A referida matéria dá conta de que o parlamentar teria simulado uma cena envolvendo uma criança em situação de vulnerabilidade. Na ocasião, o vereador teria ensaiado com a menina, sugerindo que ela falasse diante da câmera: “eu achei que hoje ia ficar sem comida, mas hoje eu tô comendo a coisa que eu mais gosto”. O vídeo foi gravado no interior de um shopping, em ambiente que parece ser uma praça de alimentação.

A portaria de instauração do Inquérito Civil aponta a necessidade de melhor apuração dos fatos e também recorda o disposto no art. 17 da Lei nº 8.069/90 (Estatuto da Criança e do Adolescente), que dispõe que o direito ao respeito consiste na inviolabilidade da integridade física, psíquica e moral da criança e do adolescente, abrangendo a preservação da imagem, da identidade, da autonomia, dos valores, ideias e crenças, dos espaços e objetos pessoais.

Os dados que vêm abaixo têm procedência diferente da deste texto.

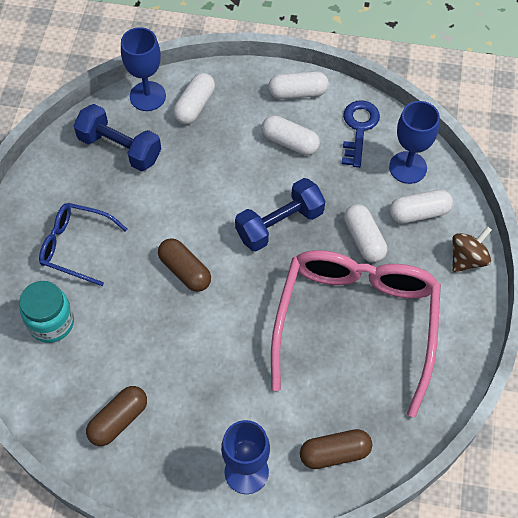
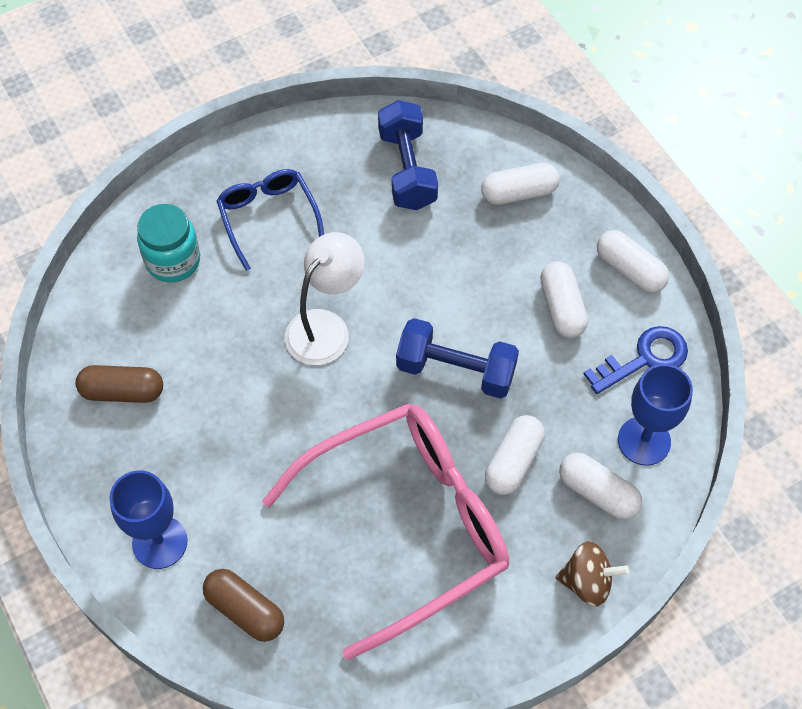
camera: 50 degrees right, 0 degrees up
(147, 96) = (488, 146): blue goblet -> none
(185, 271) = (326, 327): brown capsule -> white lamp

O MPRJ vai oficiar ao vereador para que informe se já fez a retirada do vídeo de todas as suas redes sociais, e, em caso negativo, para que o faça no prazo de 48 horas, sob pena da deflagração das medidas judiciais cabíveis. “Tal vídeo vulnera, a um só turno, os princípios da proteção integral da criança e do adolescente e da finalidade social da internet”, diz a portaria de instauração do inquérito, que também requer que o gabinete do vereador informe os dados da criança para possível encaminhamento ao promotor de Justiça com atribuição para aplicação de medidas protetivas, se for o caso.